The Americans with Disabilities Act prohibits discrimination and guarantees that all individuals can fully participate in American life. One of the ADA’s key elements defines “places of public accommodation” as any location where the public participates in society. These locations have a responsibility to provide “reasonable accommodations” for disabled individuals.
“Reasonable accommodations” look different from space to space. For example, public entities must integrate wheelchair ramps on building entrances, include Braille on ATMs and provide wider aisles in retail locations. But what do reasonable accommodations look like online?
Today we search for jobs online, get from place to place using GPS navigation, shop online and pay bills virtually. A lack of web accessibility can make using the internet challenging for those with disabilities. Yet, the web is a public space that should be available for all to use, regardless of ability, context or situation.

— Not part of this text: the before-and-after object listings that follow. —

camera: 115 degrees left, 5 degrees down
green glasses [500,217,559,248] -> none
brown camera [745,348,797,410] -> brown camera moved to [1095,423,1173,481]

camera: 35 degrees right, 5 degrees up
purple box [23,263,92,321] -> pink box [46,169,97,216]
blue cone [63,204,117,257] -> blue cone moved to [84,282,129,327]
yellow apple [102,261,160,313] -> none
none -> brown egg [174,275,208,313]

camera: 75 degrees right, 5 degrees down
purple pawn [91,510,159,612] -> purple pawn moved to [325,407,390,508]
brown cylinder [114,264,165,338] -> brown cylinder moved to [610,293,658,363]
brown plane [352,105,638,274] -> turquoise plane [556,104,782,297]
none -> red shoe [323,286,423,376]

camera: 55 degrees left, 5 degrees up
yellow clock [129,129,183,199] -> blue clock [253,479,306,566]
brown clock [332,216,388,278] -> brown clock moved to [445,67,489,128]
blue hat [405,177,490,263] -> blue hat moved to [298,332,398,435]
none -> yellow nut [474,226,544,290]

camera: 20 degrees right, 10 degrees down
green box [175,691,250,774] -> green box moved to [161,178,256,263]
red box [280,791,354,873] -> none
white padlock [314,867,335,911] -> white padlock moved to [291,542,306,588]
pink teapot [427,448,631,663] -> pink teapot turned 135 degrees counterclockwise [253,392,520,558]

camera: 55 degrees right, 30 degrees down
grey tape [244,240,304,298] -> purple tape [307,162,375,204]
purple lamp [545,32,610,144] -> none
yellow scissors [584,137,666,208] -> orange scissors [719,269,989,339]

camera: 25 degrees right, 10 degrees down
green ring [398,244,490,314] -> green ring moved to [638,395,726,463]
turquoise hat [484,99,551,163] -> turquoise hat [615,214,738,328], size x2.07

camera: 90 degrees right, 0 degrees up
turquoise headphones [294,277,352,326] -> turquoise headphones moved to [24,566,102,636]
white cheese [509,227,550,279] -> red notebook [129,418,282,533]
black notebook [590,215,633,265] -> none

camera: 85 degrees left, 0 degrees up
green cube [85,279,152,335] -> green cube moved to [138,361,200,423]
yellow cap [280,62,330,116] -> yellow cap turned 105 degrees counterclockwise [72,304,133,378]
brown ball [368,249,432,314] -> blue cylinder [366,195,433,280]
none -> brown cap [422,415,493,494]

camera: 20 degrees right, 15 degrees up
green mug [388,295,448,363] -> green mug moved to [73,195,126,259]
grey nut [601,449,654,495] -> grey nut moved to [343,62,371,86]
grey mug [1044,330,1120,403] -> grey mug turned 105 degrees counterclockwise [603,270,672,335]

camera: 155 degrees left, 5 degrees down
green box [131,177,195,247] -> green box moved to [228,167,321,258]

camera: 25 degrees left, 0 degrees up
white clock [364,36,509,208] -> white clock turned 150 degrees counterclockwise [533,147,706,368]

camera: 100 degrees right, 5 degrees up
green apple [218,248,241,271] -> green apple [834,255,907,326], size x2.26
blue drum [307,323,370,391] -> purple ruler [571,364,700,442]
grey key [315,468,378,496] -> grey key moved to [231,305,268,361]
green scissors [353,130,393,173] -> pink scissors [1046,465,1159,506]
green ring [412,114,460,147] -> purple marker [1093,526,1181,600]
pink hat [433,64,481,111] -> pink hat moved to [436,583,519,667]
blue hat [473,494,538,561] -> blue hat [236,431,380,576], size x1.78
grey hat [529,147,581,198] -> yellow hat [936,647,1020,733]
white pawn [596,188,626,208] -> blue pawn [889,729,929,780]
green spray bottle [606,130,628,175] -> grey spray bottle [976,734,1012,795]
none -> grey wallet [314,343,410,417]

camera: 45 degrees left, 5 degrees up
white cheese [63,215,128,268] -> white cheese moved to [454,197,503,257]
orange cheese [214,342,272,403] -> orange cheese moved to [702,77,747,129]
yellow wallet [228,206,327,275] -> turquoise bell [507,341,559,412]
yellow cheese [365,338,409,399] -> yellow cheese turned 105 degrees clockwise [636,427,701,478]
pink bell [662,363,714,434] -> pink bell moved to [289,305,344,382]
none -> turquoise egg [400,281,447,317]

Digital accessibility takes into account all of the ways people may experience difficulty interacting online. Poor color contrast, illegible fonts and photos without captions affect those with disabilities’ capacity to engage in online activities. Websites must also be equipped to support assistive technologies including keyboard input, screen readers, specialized software and specialized web browsers.
The web is a space designed for unique functionality that meets the needs of individuals of all circumstances. Assistive technologies can also provide people with disabilities unprecedented access to written, visual and audio content. Buffalo’s small businesses should take advantage of the web’s incredible capacity to engage with people of all abilities.